Namun mekanisme zakat terlebih jika ditambah infak dan sedekah mampu mengatasi kendala tersebut. Artinya zakat seakan mampu menjadi shortcut efek rembes tersebut, memotong proses yang lama dan ketidakpastian pemerataan.
Konsep zakat akan memastikan bahwa golongan fakir miskin menjadi prioritas (melalui prinsip asnaf) yang akan menikmati aliran dana para aghniya tanpa melalui proses panjang.
Meski nominal zakat secara proporsi lebih kecil dibanding pajak di era modern, setidaknya bisa dipastikan bahwa efek redistribusi zakat lebih efektif. Mengingat ada kaidah asnaf maupun fikih yang menjadi pedoman sekaligus rambu untuk mengontrol berjalannya sistem tersebut.
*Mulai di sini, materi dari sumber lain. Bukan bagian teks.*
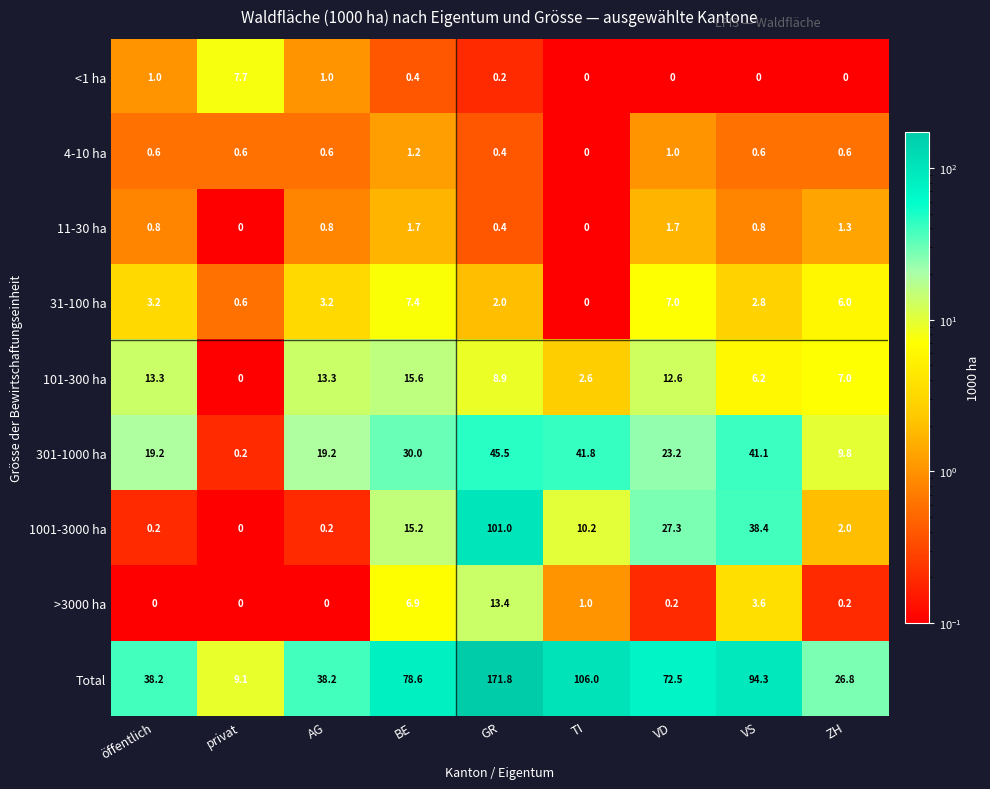

What is the difference between the second highest and minimum values in the 31-100 ha series?

7.0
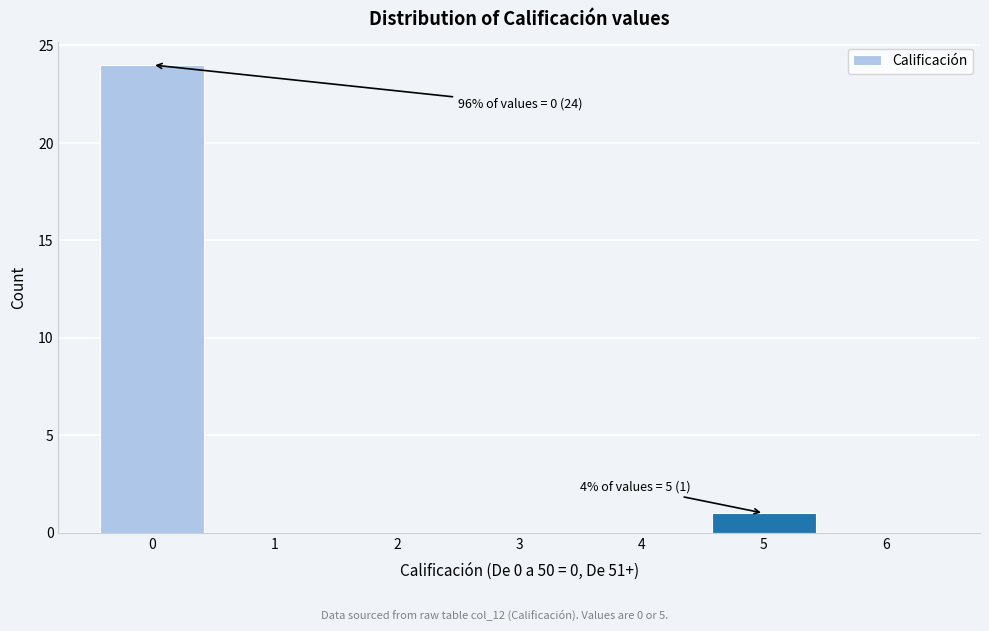

Over which range of the x-axis is the bar tallest?

-0.5 to 0.5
Dengan kata lain dalam konsepsi zakat ada tawaran titik temu yang canggih antara pihak surplus muslim dengan yang defisit (mustahik).
Niatnya bukan semata-mata dunia seperti pemerataan, stabilitas ekonomi atau lainnya, namun Islam lebih menekankan bahwa ada pahala (atau istilah lain falah) dari Allah yang berlipat-lipat serta lebih baik.
Maka pada titik itulah dibutuhkan juga intitusi pengelola zakat yang profesional baik secara syariah (fikih) maupun non-syariah (kapasitas teknis, manajemen, strategi dan lainnya). Zakat adalah bagian dari dimensi profetik Islam yang berbicara soal kesetaraan ekonomi dan distribusi kekayaan secara adil dan solutif.